Segment Start: Input for this task

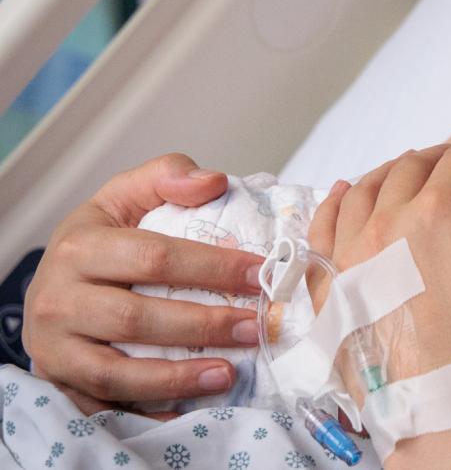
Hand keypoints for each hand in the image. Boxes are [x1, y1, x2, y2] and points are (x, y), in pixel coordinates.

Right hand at [22, 154, 264, 409]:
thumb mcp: (126, 197)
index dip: (212, 267)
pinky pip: (102, 404)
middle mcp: (58, 298)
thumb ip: (168, 176)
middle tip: (256, 327)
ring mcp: (55, 346)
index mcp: (80, 246)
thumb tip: (213, 181)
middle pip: (138, 318)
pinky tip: (188, 412)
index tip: (261, 275)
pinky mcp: (59, 381)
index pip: (154, 257)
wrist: (51, 287)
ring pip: (116, 369)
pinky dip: (146, 410)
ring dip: (177, 377)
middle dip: (204, 325)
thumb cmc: (101, 241)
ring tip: (228, 373)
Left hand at [307, 137, 450, 416]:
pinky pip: (323, 225)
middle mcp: (387, 220)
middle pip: (414, 164)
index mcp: (439, 210)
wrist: (438, 406)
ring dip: (396, 170)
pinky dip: (337, 200)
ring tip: (415, 171)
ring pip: (367, 186)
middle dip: (447, 155)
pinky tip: (347, 191)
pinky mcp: (330, 282)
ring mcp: (350, 251)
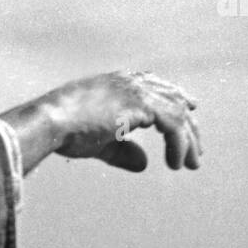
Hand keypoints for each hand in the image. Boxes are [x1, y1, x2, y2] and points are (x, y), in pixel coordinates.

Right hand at [0, 70, 201, 172]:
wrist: (51, 121)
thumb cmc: (66, 131)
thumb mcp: (100, 143)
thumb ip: (123, 151)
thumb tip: (144, 164)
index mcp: (118, 83)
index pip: (157, 86)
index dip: (176, 97)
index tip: (191, 109)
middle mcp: (130, 82)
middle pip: (174, 99)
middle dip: (189, 126)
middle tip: (197, 153)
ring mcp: (136, 90)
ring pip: (177, 113)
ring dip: (188, 141)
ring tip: (191, 164)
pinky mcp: (141, 104)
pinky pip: (173, 125)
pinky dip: (178, 145)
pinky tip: (175, 163)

Segment End: Input for this task

Problem:
Print every entry above again without changing a word, and omit the pictures.

Output of the task:
Hand keypoints for each hand in the image. Boxes are [x1, y1, x2, y2] and points are (x, y), in pixel coordinates.

Right hand at [22, 154, 264, 409]:
thumb mcp: (126, 197)
index dip: (212, 267)
pinky pip: (102, 404)
middle mcp: (58, 298)
thumb ip: (168, 176)
middle tip: (256, 327)
ring mcp: (55, 346)
index mcp: (80, 246)
thumb tip: (213, 181)
middle pip: (138, 318)
pinky tip: (188, 412)
index tip: (261, 275)
pinky mcp: (59, 381)
index pip: (154, 257)
wrist: (51, 287)
ring pip: (116, 369)
pinky dip: (146, 410)
ring dip: (177, 377)
middle dip: (204, 325)
thumb cmc: (101, 241)
ring tip: (228, 373)
Left hand at [307, 137, 450, 416]:
pinky pip: (323, 225)
middle mcp: (387, 220)
middle pip: (414, 164)
index mcp: (439, 210)
wrist: (438, 406)
ring dip: (396, 170)
pinky dip: (337, 200)
ring tip: (415, 171)
ring pip: (367, 186)
middle dip: (447, 155)
pinky tip: (347, 191)
pinky mcp: (330, 282)
ring mcp: (350, 251)
Hand keypoints for each hand in the image. Boxes are [x1, y1, x2, y2] and points are (x, y), in pixel coordinates.

Right hand at [0, 70, 201, 172]:
wrist: (51, 121)
thumb cmc: (66, 131)
thumb mcp: (100, 143)
thumb ip: (123, 151)
thumb tip: (144, 164)
index mcp: (118, 83)
index pip: (157, 86)
index dip: (176, 97)
index tip: (191, 109)
middle mcp: (130, 82)
middle pip: (174, 99)
middle dip: (189, 126)
middle tip: (197, 153)
ring mcp: (136, 90)
ring pip: (177, 113)
ring dip: (188, 141)
ring tip: (191, 164)
pinky mcp: (141, 104)
pinky pip: (173, 125)
pinky dip: (178, 145)
pinky tip: (175, 163)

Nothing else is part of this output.